Brian Duffy said on the morning of the Group’s debut: “It’s been great. We more or less went up to around 14 or 15 percent up and we’ve been as high as 17% up. So clearly it has been good, it is ahead of anything I was expecting for sure.
“We had a great reaction, we were way over subscribed and we had the feedback from the beginning that our pricing was ‘very reasonable’ which was the term most frequently used so it was out there that we were not trying to push anything and we finished it, but the most difficult part of it all was last night trying to allocate to investors a proportion of what they had asked for and in any case all of it.”
He added: “So yes, I did expect a positive demand but I did not expect it to be double digits.”
Despite recent IPOs across other markets receiving somewhat of a negative reaction in recent weeks, Duffy always felt the luxury watch and jewellery market and the place Watches of Switzerland has in it would hold its own.
He revealed: “I was always confident and knew that we were one of a kind out there and know that luxury watches are unique and think that our positioning in the market makes us unique as well so I was confident no matter what was happening.
“Having said which, you would have ideally hoped for even better market conditions as there’s been quite a lot of volatility over the past couple of weeks, further uncertainty over Brexit and whatever but is there ever a perfect time? I don’t think so and clearly it hasn’t significantly impacted us.”
Discussing the valuation and how it came to that, Duffy detailed yesterday morning that he was “very happy.”
He continued: “It is more or less 14x our PE so I do think it is a fair valuation. You would argue that has got an element of discount which I think is right as a new entrant to the market, people have to get to know us so we were always very comfortable with that. I think it was a narrow range that we started with 250 to 277. We then narrowed that after a couple of steps to I think 263 to 275 and then we settled on 270.”
Prior to the listing, it was expected that around £220m in net proceeds would be raised and a large majority of that would be used to pay down debts.
Mr Duffy said the amount raised would be north of that figure and also confirmed around £155m would be used to help with debts, something he thinks is necessary in the new public space.

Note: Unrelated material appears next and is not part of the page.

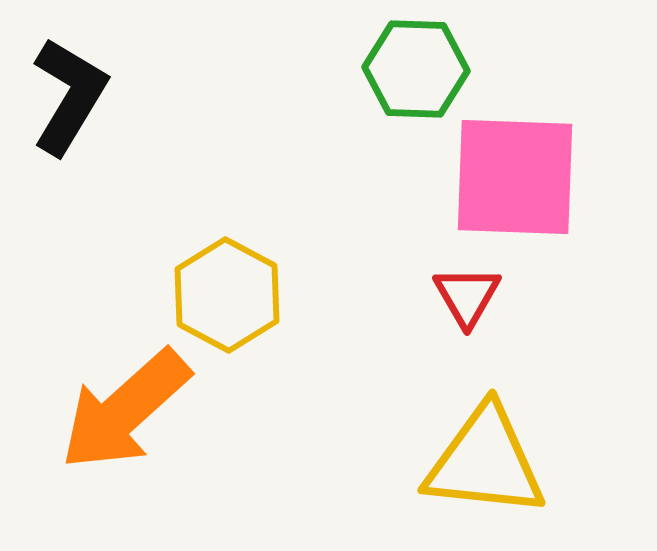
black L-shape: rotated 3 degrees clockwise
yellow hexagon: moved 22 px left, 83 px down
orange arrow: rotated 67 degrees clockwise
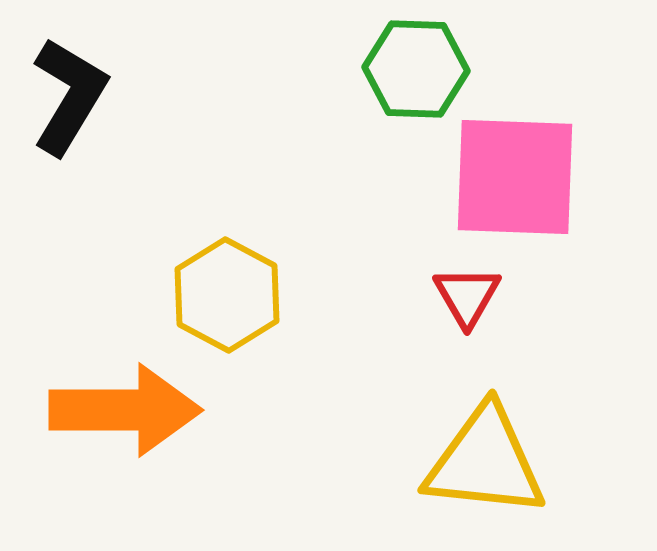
orange arrow: rotated 138 degrees counterclockwise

“I think it has actually turned out to be a bit more than that (£220m), I think Apollo said from the beginning that they would be prepared to go at something around 10% of their shares so it has gone at a little bit more than that. Apollo selling 15% of their stake approximately results in us having a 40% free float so the public out there owns 40% of the business now.
“The first use of that net proceed will be used to pay down debts. We had a level of debt that is acceptable in a private ownership scenario but is clearly not the kind of level of debt you would carry in a public environment so £155m of what we raise just went to pay down debt and that is the biggest single thing that has happened to our financial structure overall. And the balance of what went on the market was just Apollo selling so there’s just a change of shareholder,” Duffy concluded.